---- TEXT PASSAGE
An alternate approach to routing. - comments to nravi@operamail.com

Last update: May 04, 2000

in short: let's record the packet's route, so we know where to send a reply.

guess that line really says it all, but... well...



The current gnutella protocol route _most_ replies by the packet-id of the response, which is a good approach, with maximum security for a very small memory-tradeoff. What characterise these services however, are the fast response times. Both ping requests and queries are processed automatically, and the reply is back for the server to route in a couple of seconds at most. This means the entry can be dropped from the routing table, say, 10 sec. after it arrive.
Such a routing table would work by replacing the oldest entry whenever a new one arrives. Thus to hold an entry for 10 sec., it would need to be large enough to hold an entry for each packet it sees in that period of time.
--------
---- DATA SHOWN
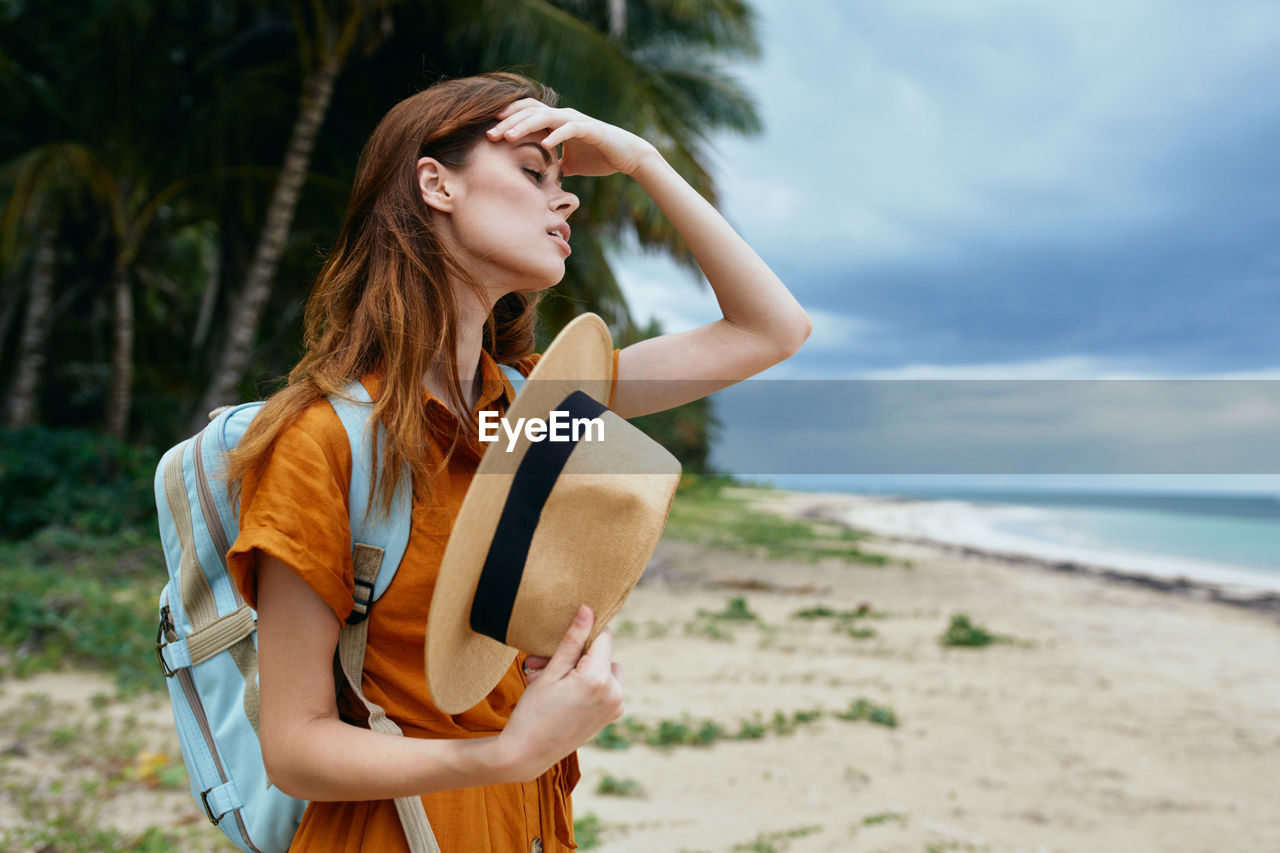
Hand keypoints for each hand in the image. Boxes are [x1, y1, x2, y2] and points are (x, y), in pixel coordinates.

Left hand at [486, 99, 658, 177]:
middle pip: (530, 112)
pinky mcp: (591, 129)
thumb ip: (554, 164)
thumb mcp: (570, 163)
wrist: (628, 156)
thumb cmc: (599, 157)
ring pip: (545, 117)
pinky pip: (570, 129)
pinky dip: (556, 135)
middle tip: (489, 134)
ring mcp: (576, 120)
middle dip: (508, 122)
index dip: (508, 119)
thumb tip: (540, 179)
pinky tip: (544, 144)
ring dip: (525, 125)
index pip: (527, 114)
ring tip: (508, 136)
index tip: (489, 131)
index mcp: (556, 121)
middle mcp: (564, 116)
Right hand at [498, 605, 624, 780]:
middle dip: (573, 654)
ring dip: (579, 669)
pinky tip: (561, 693)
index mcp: (599, 678)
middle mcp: (615, 692)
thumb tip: (589, 610)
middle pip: (601, 654)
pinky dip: (586, 684)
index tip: (563, 636)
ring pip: (602, 669)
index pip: (604, 636)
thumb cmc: (534, 712)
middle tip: (538, 663)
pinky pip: (605, 687)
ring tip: (546, 679)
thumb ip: (573, 640)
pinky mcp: (612, 715)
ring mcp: (616, 706)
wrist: (527, 754)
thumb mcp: (552, 672)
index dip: (584, 631)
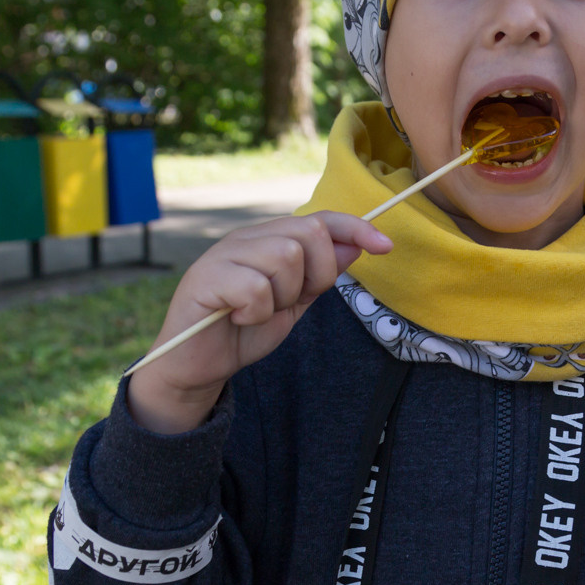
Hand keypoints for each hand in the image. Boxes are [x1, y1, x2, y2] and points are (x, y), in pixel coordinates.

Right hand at [128, 212, 391, 433]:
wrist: (197, 365)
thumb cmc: (243, 332)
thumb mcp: (293, 304)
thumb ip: (319, 277)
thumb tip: (355, 247)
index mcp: (269, 240)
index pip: (320, 219)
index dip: (355, 228)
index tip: (386, 246)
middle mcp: (247, 238)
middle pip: (309, 233)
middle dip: (314, 275)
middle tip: (289, 302)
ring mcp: (224, 253)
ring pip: (285, 257)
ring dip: (282, 296)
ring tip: (258, 311)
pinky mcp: (205, 277)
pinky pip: (255, 286)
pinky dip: (255, 311)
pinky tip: (237, 317)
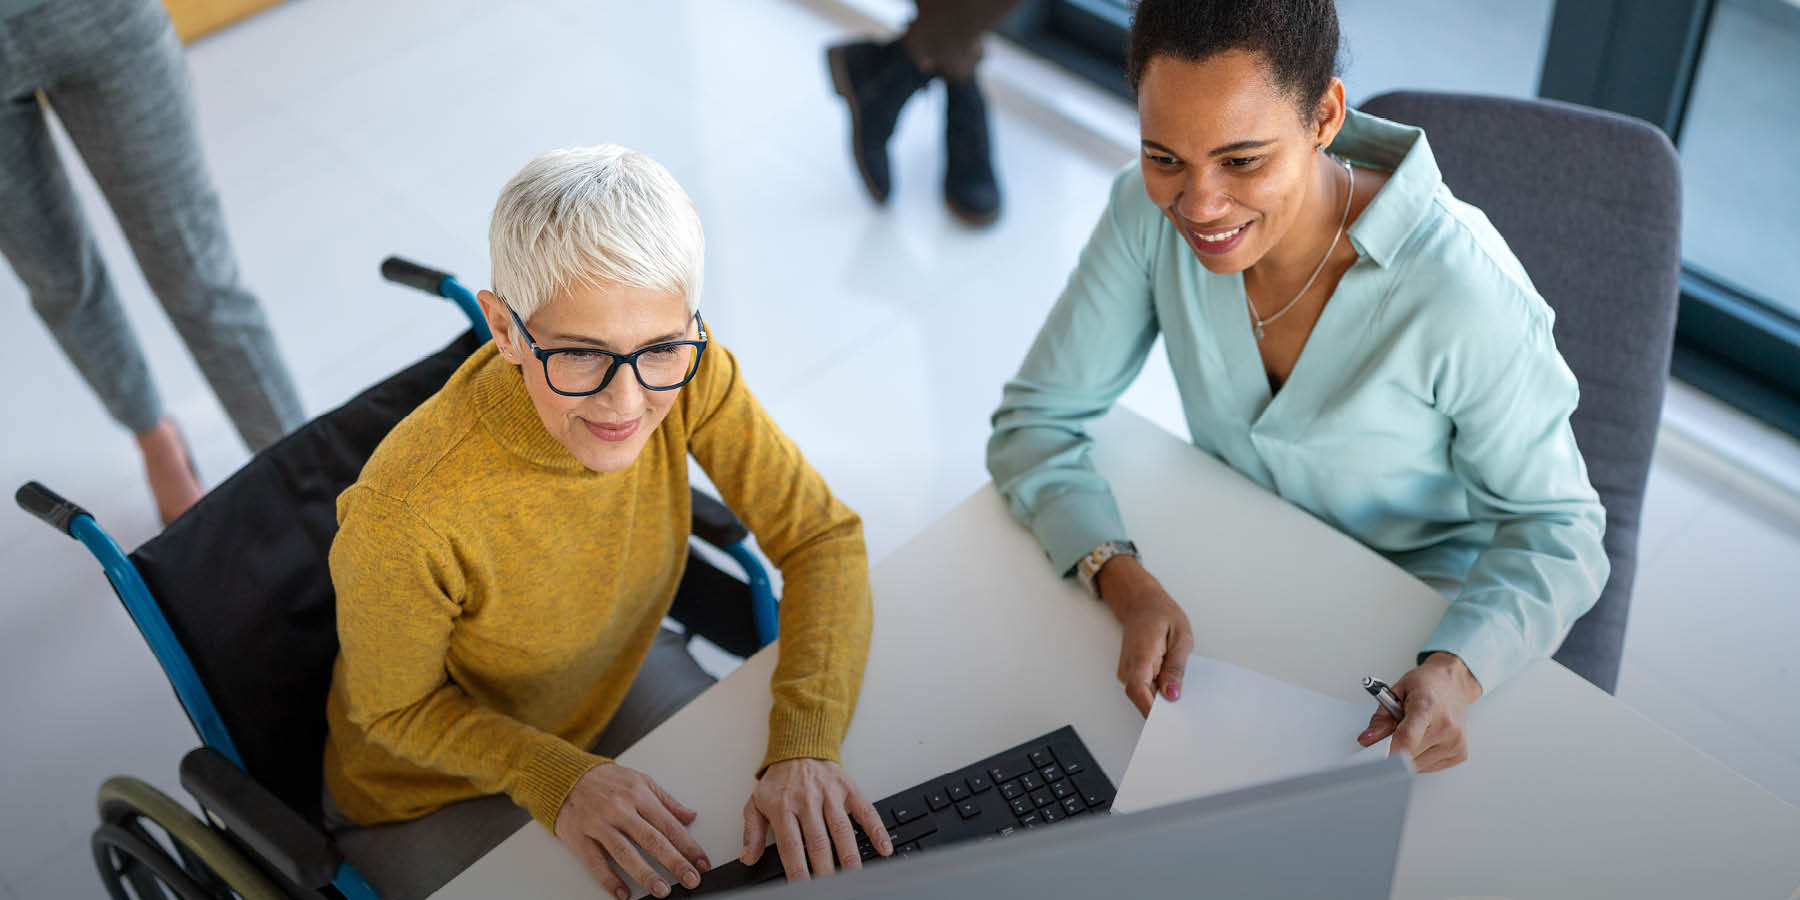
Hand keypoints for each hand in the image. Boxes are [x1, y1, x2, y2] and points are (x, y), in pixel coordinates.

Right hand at [553, 762, 708, 899]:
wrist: (563, 776)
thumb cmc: (603, 779)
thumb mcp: (639, 780)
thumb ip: (666, 800)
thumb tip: (690, 816)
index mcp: (638, 794)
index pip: (669, 824)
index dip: (688, 845)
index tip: (701, 861)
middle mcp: (620, 809)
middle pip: (651, 839)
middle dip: (674, 862)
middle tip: (690, 879)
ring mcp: (599, 824)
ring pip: (625, 852)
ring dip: (645, 874)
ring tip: (662, 890)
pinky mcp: (580, 837)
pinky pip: (596, 861)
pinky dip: (609, 879)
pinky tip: (622, 892)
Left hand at [742, 758, 890, 881]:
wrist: (799, 747)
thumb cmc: (779, 781)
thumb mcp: (755, 802)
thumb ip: (751, 832)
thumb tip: (748, 857)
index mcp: (783, 807)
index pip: (791, 845)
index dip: (797, 869)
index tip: (802, 887)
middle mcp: (807, 800)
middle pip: (819, 841)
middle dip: (825, 869)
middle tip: (830, 887)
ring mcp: (830, 794)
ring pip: (842, 830)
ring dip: (849, 856)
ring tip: (854, 876)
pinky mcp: (848, 789)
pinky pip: (865, 811)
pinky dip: (877, 830)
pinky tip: (884, 847)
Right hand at [1096, 555, 1194, 715]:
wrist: (1141, 602)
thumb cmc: (1160, 613)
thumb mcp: (1180, 636)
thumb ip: (1176, 667)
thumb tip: (1172, 695)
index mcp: (1141, 656)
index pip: (1138, 690)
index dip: (1151, 710)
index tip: (1168, 723)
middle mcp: (1128, 666)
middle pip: (1142, 698)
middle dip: (1162, 709)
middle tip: (1184, 713)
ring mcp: (1127, 670)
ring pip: (1143, 695)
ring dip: (1160, 698)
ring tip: (1179, 689)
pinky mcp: (1130, 673)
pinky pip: (1143, 688)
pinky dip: (1157, 691)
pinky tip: (1171, 684)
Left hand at [1357, 652, 1482, 772]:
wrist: (1452, 683)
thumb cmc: (1426, 684)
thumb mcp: (1396, 691)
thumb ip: (1381, 717)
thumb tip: (1368, 739)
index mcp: (1428, 706)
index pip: (1407, 738)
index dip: (1388, 750)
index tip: (1375, 753)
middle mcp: (1446, 726)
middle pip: (1410, 755)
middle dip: (1394, 750)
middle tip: (1390, 735)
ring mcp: (1455, 742)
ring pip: (1418, 765)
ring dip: (1407, 755)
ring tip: (1412, 732)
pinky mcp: (1460, 754)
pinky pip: (1429, 767)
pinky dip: (1420, 757)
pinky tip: (1424, 739)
--------
▸ PROBLEMS TO SOLVE:
(a) Render this sentence from the Gnutella routing text in German: "Such a routing table would work by replacing the oldest entry whenever a new one arrives."
(b) Write out the passage of the Gnutella routing text that starts at "The current gnutella" and ends at "period of time.".
(c) Carry the Gnutella routing text forward from its final sentence.

▸ EXERCISE RESULTS:
(a) Eine solche Routing-Tabelle würde funktionieren, indem sie den ältesten Eintrag ersetzt, sobald ein neuer eintrifft.

(b)
The current gnutella protocol route _most_ replies by the packet-id of the response, which is a good approach, with maximum security for a very small memory-tradeoff. What characterise these services however, are the fast response times. Both ping requests and queries are processed automatically, and the reply is back for the server to route in a couple of seconds at most. This means the entry can be dropped from the routing table, say, 10 sec. after it arrive.
Such a routing table would work by replacing the oldest entry whenever a new one arrives. Thus to hold an entry for 10 sec., it would need to be large enough to hold an entry for each packet it sees in that period of time.

(c)
This is no problem if we can expect to see the reply within 10 sec, but say a certain amount of user interaction is required before the packet is sent, like for a push-request. For a push-request to be sent, the user must first select a file to download amongst the matches from a query. Then there is an attempt to establish a direct connection, but this times out, as the servant is behind a firewall. _Then_ the request is finally sent, possibly as long as 5-10 minutes after the query-reply passed through the network. To route that packet with the scheme detailed above, you would need a routing table with an entry for every packet seen in the last 10 minutes... now that is a waste of memory!

Gnutella/0.4 solves this by allowing you to route push-requests by host.. Every host has an unique identifier which is included in it's query replies. By keeping a separate routing table for the hosts it has seeen for the last 10-20 minutes, a server is able to route push-requests in the right direction. I imagine it's not very scalable, though, as backbone-servents will need a pretty large routing-table to accomplish this. What is worst about this scheme though, at least in my mind, is the compromised security. All query-replies you send out contain a unique identifier that point back to you... well... it's not that big a security issue, but....;)

No more routing-tables

ok.. what we do is simply to record the path for each packet as we pass it on. I suppose no client will ever have more than 256 different gnutella connections, thus we can use a byte to represent each.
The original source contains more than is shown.